In the listing below, replace "Product Data Sheet" with "Technical Data Sheet" and reproduce the full text with everything else unchanged. Leave out the pictures.

## [Collected data]
════════
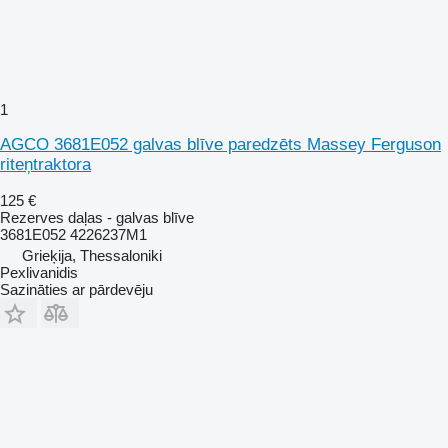
1
AGCO 3681E052 galvas blīve paredzēts Massey Ferguson
riteņtraktora
125 €
Rezerves daļas - galvas blīve
3681E052 4226237M1
Grieķija, Thessaloniki
Pexlivanidis
Sazināties ar pārdevēju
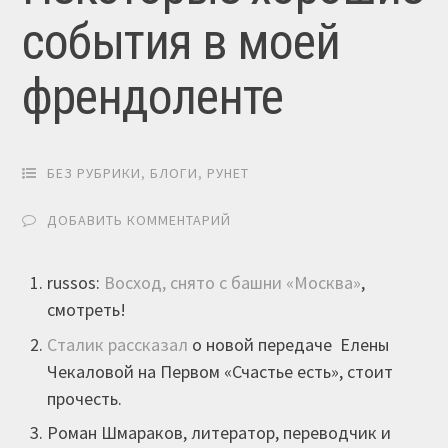
события в моей
френдоленте
БЕЗ РУБРИКИ
,
БЛОГИ
,
РУНЕТ
ДОБАВИТЬ КОММЕНТАРИЙ
russos:
Восход, снято с башни «Москва»
,
смотреть!
Сталик рассказал
о новой передаче Елены
Чекаловой на Первом «Счастье есть», стоит
прочесть.
Роман Шмараков, литератор, переводчик и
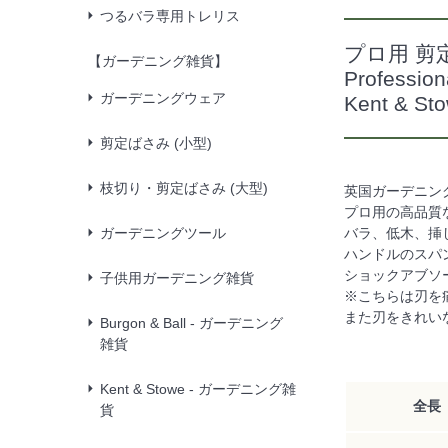
つるバラ専用トレリス
プロ用 剪
【ガーデニング雑貨】
Profession
ガーデニングウェア
Kent & 
剪定ばさみ (小型)
枝切り・剪定ばさみ (大型)
英国ガーデニング
プロ用の高品質
ガーデニングツール
バラ、低木、挿
ハンドルのスパ
ショックアブソ
子供用ガーデニング雑貨
※こちらは刃を
また刃をきれい
Burgon & Ball - ガーデニング
雑貨
Kent & Stowe - ガーデニング雑
全長
貨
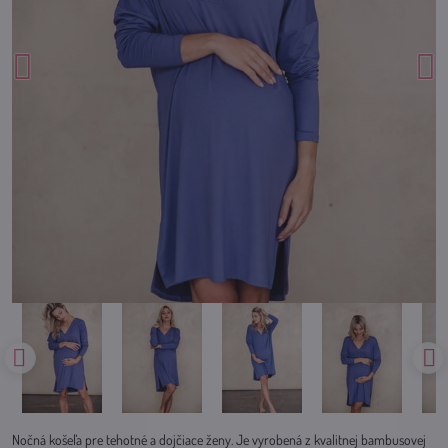
Nočná košeľa pre tehotné a dojčiace ženy. Je vyrobená z kvalitnej bambusovej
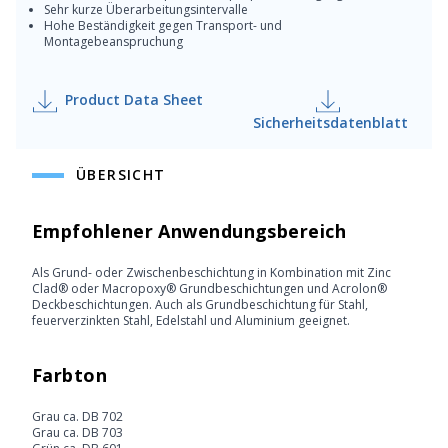
Sehr kurze Überarbeitungsintervalle
Hohe Beständigkeit gegen Transport- und
Montagebeanspruchung
Product Data Sheet
Sicherheitsdatenblatt
ÜBERSICHT
Empfohlener Anwendungsbereich
Als Grund- oder Zwischenbeschichtung in Kombination mit Zinc
Clad® oder Macropoxy® Grundbeschichtungen und Acrolon®
Deckbeschichtungen. Auch als Grundbeschichtung für Stahl,
feuerverzinkten Stahl, Edelstahl und Aluminium geeignet.
Farbton
Grau ca. DB 702
Grau ca. DB 703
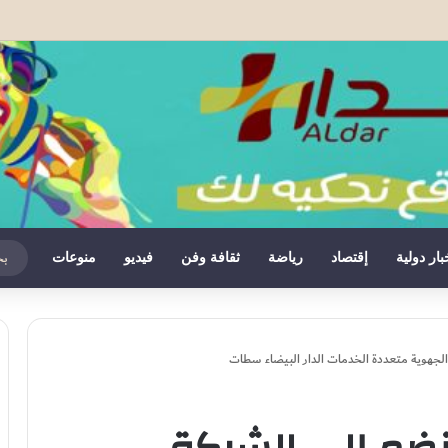
نشستر يونايتد قبل كأس السوبر الأوروبي
بار دولية
إقتصاد
رياضة
ثقافة وفن
فيديو
منوعات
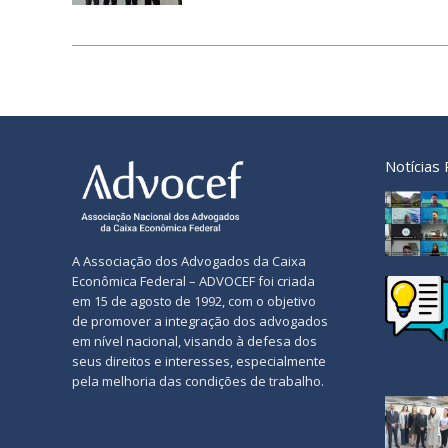
Notícias
A Associação dos Advogados da Caixa
Econômica Federal – ADVOCEF foi criada
em 15 de agosto de 1992, com o objetivo
de promover a integração dos advogados
em nível nacional, visando à defesa dos
seus direitos e interesses, especialmente
pela melhoria das condições de trabalho.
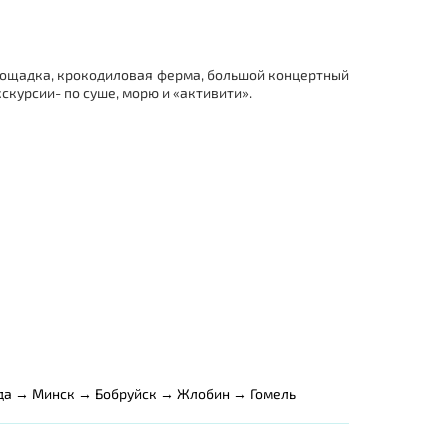
 площадка, крокодиловая ферма, большой концертный
скурсии- по суше, морю и «активити».
да → Минск → Бобруйск → Жлобин → Гомель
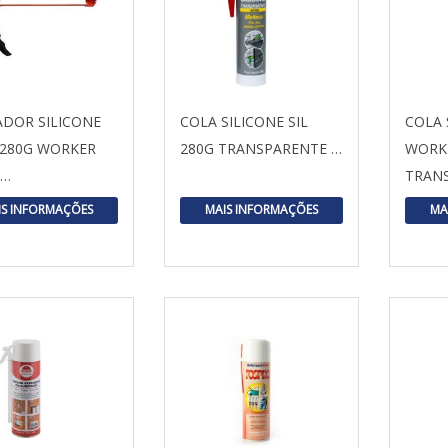
ADOR SILICONE
COLA SILICONE SIL
COLA 
280G WORKER
280G TRANSPARENTE …
WORK
1…
TRAN
IS INFORMAÇÕES
MAIS INFORMAÇÕES
MA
════════
## [Exercise solution]
1
AGCO 3681E052 galvas blīve paredzēts Massey Ferguson
riteņtraktora
125 €
Rezerves daļas - galvas blīve
3681E052 4226237M1
Grieķija, Thessaloniki
Pexlivanidis
Sazināties ar pārdevēju
события в моей
френдоленте
БЕЗ РУБРИКИ
,
БЛОГИ
,
РУНЕТ
ДОБАВИТЬ КОММЕНТАРИЙ
russos:
Восход, снято с башни «Москва»
,
смотреть!
Сталик рассказал
о новой передаче Елены
Чекаловой на Первом «Счастье есть», стоит
прочесть.
Роман Шмараков, литератор, переводчик и
つるバラ専用トレリス
プロ用 剪
【ガーデニング雑貨】
Profession
ガーデニングウェア
Kent & 
剪定ばさみ (小型)
枝切り・剪定ばさみ (大型)
英国ガーデニング
プロ用の高品質
ガーデニングツール
バラ、低木、挿
ハンドルのスパ
ショックアブソ
子供用ガーデニング雑貨
※こちらは刃を
また刃をきれい
Burgon & Ball - ガーデニング
雑貨
Kent & Stowe - ガーデニング雑
全長
貨
Nočná košeľa pre tehotné a dojčiace ženy. Je vyrobená z kvalitnej bambusovej
Sehr kurze Überarbeitungsintervalle
Hohe Beständigkeit gegen Transport- und
Montagebeanspruchung
Technical Data Sheet
Sicherheitsdatenblatt
ÜBERSICHT
Empfohlener Anwendungsbereich
Als Grund- oder Zwischenbeschichtung in Kombination mit Zinc
Clad® oder Macropoxy® Grundbeschichtungen und Acrolon®
Deckbeschichtungen. Auch als Grundbeschichtung für Stahl,
feuerverzinkten Stahl, Edelstahl und Aluminium geeignet.
Farbton
Grau ca. DB 702
Grau ca. DB 703
نشستر يونايتد قبل كأس السوبر الأوروبي
بار دولية
إقتصاد
رياضة
ثقافة وفن
فيديو
منوعات
Notícias
A Associação dos Advogados da Caixa
Econômica Federal – ADVOCEF foi criada
em 15 de agosto de 1992, com o objetivo
de promover a integração dos advogados
em nível nacional, visando à defesa dos
seus direitos e interesses, especialmente
pela melhoria das condições de trabalho.
 площадка, крокодиловая ферма, большой концертный
скурсии- по суше, морю и «активити».
да → Минск → Бобруйск → Жлобин → Гомель
ADOR SILICONE
COLA SILICONE SIL
COLA 
280G WORKER
280G TRANSPARENTE …
WORK
1…
TRAN
IS INFORMAÇÕES
MAIS INFORMAÇÕES
MA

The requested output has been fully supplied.